To do: Your answer should consist of the lines in the listing that hold "press".

Recorded information START

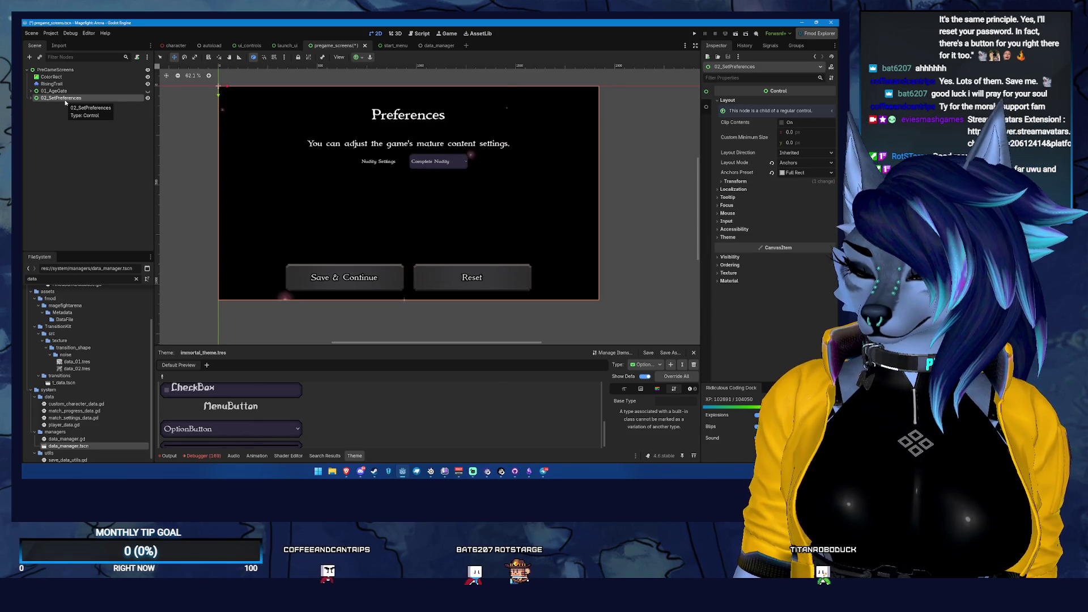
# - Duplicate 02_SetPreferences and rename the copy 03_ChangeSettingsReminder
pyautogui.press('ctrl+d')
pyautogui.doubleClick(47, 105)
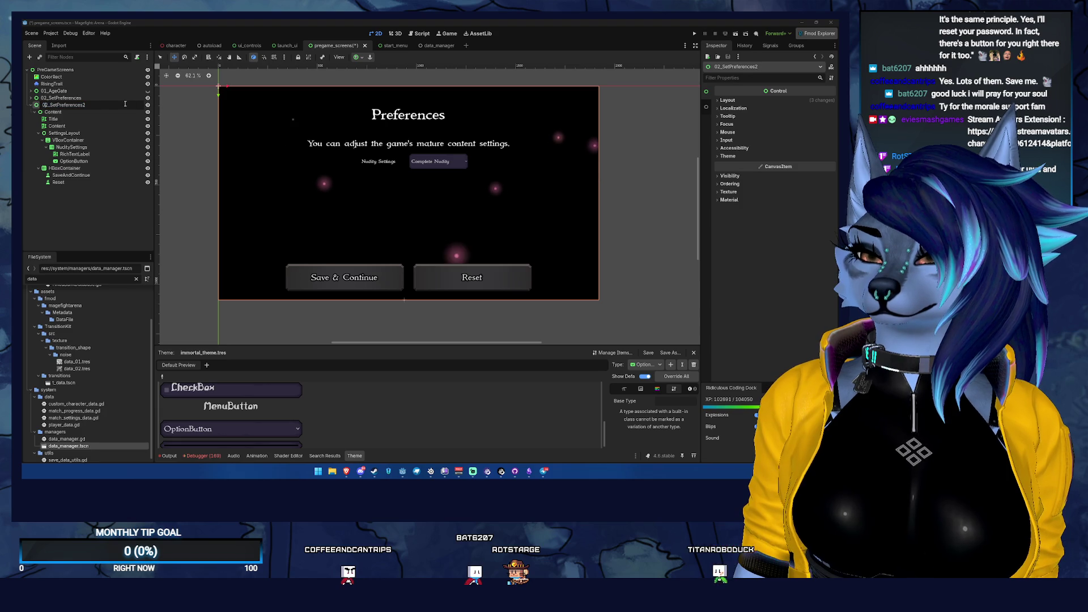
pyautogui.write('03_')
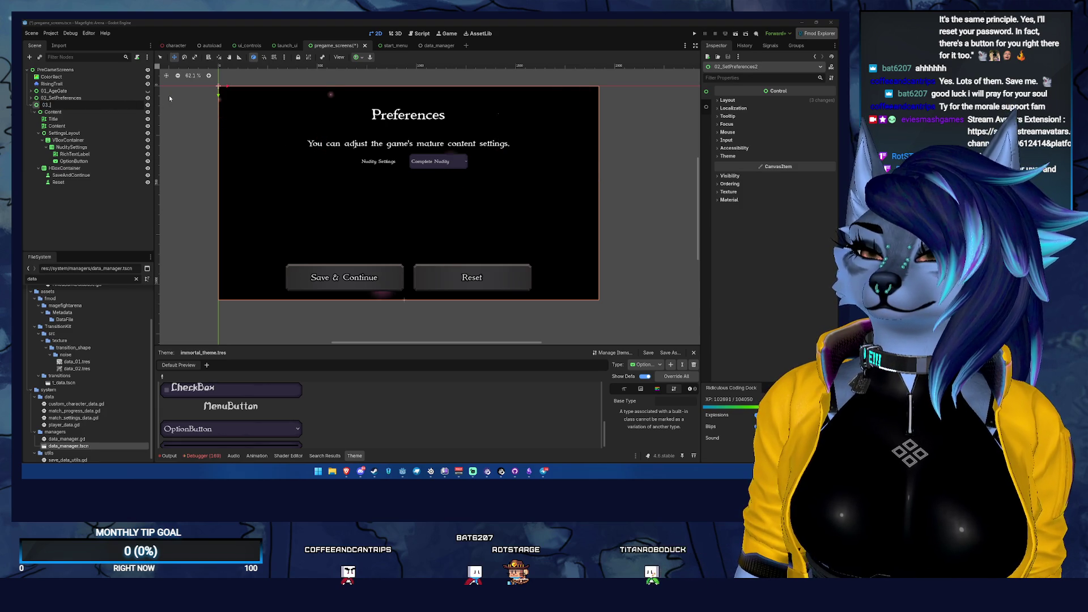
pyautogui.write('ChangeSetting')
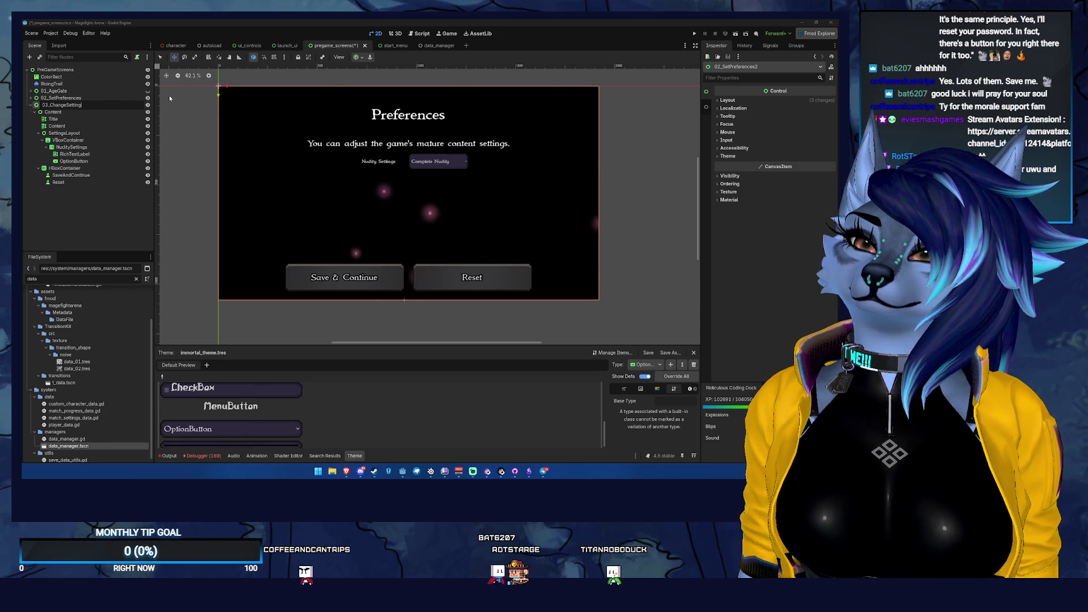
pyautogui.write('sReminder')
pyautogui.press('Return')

Recorded information END

Exercise result:
pyautogui.press('ctrl+d')
pyautogui.press('Return')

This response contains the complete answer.